══ Page ══

Cette étude intervient cependant moins de deux ans après l’intégration de cinq clubs sud-africains dans les compétitions européennes, et quelques mois après l’annonce de la création de la Coupe des Nations, qui réunira tous les deux ans 24 équipes nationales, multipliant les déplacements. entre les hémisphères nord et sud. « Nos modèles d’événements et d’organisation de championnats contredisent nos objectifs de réduction des émissions de gaz à effet de serre »reconnaît Maël Besson.

Un avis partagé par Aurélien François, chercheur à l’Université de Rouen sur les questions de responsabilité sociale des organisations sportives : « Il y a une forte incompatibilité à vouloir augmenter, par exemple, le nombre d’équipes participant à une compétition et en même temps déclarer qu’on réduit son empreinte carbone. J’ai du mal à imaginer comment cela est réalisable.

Avant d’aborder les recommandations écologiques, le rapport, publié par World Rugby, identifie six risques climatiques susceptibles de toucher plus ou moins les dix pays étudiés : inondations des stades, fortes pluies et crues soudaines, températures élevées (supérieures à 35°C), sécheresses, humidité élevée, vents puissants et cyclones.

Le stade de rugby des Queensland Reds situé à Brisbane (Australie), inondé le 12 janvier 2011. (TORSTEN BLACKWOOD / AFP)

Dans ce scénario, chaque année, l’Afrique du Sud connaîtrait 15 jours supplémentaires de chaleur extrême, cinq des principaux stades de Nouvelle-Zélande pourraient être submergés, uUn tiers des 111 stades étudiés dans le monde seront exposés à des phénomènes cycloniques et tous les pays sont exposés à des sécheresses et des inondations plus fréquentes.

═══
══ Données fournies ══

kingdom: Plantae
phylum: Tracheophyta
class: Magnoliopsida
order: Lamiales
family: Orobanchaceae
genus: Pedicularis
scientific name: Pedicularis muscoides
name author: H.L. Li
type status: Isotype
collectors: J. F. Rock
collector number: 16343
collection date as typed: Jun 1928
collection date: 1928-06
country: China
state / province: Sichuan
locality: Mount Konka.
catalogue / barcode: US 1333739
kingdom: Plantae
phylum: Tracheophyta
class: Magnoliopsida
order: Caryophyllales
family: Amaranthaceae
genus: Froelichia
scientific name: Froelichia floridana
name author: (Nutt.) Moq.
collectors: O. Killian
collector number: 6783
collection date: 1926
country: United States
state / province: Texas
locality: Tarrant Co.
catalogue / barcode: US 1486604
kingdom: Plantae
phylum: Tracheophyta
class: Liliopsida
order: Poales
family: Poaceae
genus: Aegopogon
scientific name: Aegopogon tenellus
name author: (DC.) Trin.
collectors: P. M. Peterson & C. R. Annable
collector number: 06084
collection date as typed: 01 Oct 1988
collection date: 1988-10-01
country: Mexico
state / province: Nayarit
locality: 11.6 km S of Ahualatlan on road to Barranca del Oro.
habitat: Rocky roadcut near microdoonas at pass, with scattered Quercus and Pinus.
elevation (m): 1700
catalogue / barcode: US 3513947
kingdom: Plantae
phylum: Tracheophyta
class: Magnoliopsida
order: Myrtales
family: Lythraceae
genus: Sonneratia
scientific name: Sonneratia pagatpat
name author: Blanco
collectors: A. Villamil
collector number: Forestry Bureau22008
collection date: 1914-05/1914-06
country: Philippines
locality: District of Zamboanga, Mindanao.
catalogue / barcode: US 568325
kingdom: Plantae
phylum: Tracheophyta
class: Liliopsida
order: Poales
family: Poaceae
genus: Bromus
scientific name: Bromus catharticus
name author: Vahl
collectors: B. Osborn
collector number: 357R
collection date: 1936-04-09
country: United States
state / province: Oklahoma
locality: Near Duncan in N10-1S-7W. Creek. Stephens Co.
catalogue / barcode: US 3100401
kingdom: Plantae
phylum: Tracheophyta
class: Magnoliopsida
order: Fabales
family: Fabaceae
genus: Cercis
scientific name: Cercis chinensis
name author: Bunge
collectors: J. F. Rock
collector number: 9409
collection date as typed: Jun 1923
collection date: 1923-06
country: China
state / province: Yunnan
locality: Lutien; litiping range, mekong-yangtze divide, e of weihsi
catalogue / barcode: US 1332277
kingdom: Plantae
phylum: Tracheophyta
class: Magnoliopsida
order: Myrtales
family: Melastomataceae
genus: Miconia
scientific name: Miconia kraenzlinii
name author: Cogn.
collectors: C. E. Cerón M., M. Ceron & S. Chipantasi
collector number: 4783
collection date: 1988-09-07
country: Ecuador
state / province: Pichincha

═══

= Tâches à réaliser =
A. Énumérez les risques climatiques que le rapport publié par World Rugby identifie, d'après la page sur le rugby et le climat.
B. Citez le passage de la page sur le rugby et le climat qui va de « Un avis partagé » à « puissants et cyclones. ».

= Réponses par tâche =
A.
- inondations des stades
- fortes pluies et crues soudaines
- températures élevées (supérieures à 35°C)
- sécheresses
- humidité élevée
- vents puissants et cyclones

B.
Un avis partagé par Aurélien François, chercheur à l’Université de Rouen sur les questions de responsabilité sociale des organisations sportives : « Il y a une forte incompatibilité à vouloir augmenter, par exemple, le nombre d’équipes participant à une compétition et en même temps déclarer qu’on réduit son empreinte carbone. J’ai du mal à imaginer comment cela est réalisable.

Avant d’aborder les recommandations écologiques, le rapport, publié par World Rugby, identifie six risques climatiques susceptibles de toucher plus ou moins les dix pays étudiés : inondations des stades, fortes pluies et crues soudaines, températures élevées (supérieures à 35°C), sécheresses, humidité élevée, vents puissants et cyclones.